A seer, i.e. either,
1. A prophet, for such were called seers, 1 Samuel 9:9; 2 Samuel 24:11; Amos 7:12. And such he may be called, either because he really had the gift of prophecy or because as the name of prophets is sometimes given to those who had not prophetical gifts, but were only officers and minsters devoted to and employed in God’s worship and service, as 1 Samuel 10:5, &c.; 1 Kings 18:4,1 Kings 18:13; compare 1 Chronicles 25:1-3; so it is reasonable that the name of seers be extended to the same latitude; and therefore he may properly and fitly be called a
seer, as he was with and under Abiathar the chief governor of the house and worship of God; who, by his office, was to instruct and direct the people in those matters, whereby he had many opportunities both of sifting out Absalom’s counsels, and of minding the people of their duty to David, as he saw opportunity: which sense suits well with David’s scope and design. Or,
2. A seeing, or discerning, or observing man; for so the Hebrew verb raah is oft used. And this suits well with David’s mind: Thou art a wise man, and therefore fit to manage this great business, which requires prudence and secrecy.

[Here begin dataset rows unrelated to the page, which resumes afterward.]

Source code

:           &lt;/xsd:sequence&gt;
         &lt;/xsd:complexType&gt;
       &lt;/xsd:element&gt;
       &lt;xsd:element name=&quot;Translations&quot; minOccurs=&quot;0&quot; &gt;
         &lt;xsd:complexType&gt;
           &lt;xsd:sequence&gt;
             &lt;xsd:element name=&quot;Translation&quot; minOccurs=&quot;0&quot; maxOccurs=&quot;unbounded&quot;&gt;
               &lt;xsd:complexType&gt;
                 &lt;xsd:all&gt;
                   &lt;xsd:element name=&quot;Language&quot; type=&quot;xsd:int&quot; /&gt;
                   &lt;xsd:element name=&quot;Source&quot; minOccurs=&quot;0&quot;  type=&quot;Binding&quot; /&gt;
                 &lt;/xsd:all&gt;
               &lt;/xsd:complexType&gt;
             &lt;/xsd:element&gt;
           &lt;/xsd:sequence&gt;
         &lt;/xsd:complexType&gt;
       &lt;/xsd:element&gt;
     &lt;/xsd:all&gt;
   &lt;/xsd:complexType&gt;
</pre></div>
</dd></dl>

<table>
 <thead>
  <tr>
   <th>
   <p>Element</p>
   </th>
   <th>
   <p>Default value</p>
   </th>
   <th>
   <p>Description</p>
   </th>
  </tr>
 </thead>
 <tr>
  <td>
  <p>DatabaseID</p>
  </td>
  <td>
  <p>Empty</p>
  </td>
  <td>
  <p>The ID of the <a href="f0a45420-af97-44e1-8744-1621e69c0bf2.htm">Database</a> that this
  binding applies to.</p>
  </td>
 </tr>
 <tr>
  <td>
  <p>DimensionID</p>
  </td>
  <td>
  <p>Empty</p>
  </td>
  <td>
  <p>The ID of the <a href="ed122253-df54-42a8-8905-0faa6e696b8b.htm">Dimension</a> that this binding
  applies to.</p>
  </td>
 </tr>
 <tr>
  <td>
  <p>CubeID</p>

In peace; as men of peace, giving over all thoughts of war, and devoting yourselves entirely to God’s service.
He went barefoot, in testimony of his deep sorrow, and humiliation and shame for his sins, whereby he had procured, this evil to himself; for these were the habits of mourners, 2 Samuel 19:4; Esther 6:12; Isaiah 20:3,Isaiah 20:4; Jeremiah 14:3,Jeremiah 14:4; and to take a holy revenge upon himself for his former delicacy and luxury.
One told David, or, David told, i.e. David being hereof informed, acquaints his friends and followers with it, to stir them up to join with him in the following prayer against him.
Turn the counsel of Ahithophel into foolishness; either infatuate him, that he may give foolish counsel; or let his counsel be rejected as foolish, or spoiled by the foolish execution of it.
He worshipped God; looking towards Jerusalem, where the ark and tabernacle was. Compare 1 Kings 8:44,1 Kings 8:48; Daniel 6:10.
Increasing my charge, and care, and sorrow for what may befall thee, and being but of little use to me: for it may seem he was an old man, and fitter for counsel than for war.
i.e. I will be as faithful to thee as I have been to thy father; which he neither was nor ought to be; and therefore the profession of this was great dissimulation. And David’s suggesting this crafty counsel may be reckoned amongst his errors; which, proceeding from a violent temptation, and his present and pressing straits, God was pleased mercifully to pardon, and to direct this evil advice to a good end.
There with them; not in Jerusalem, but in a place near to it, to which they could easily send upon occasion. See 2 Samuel 17:17.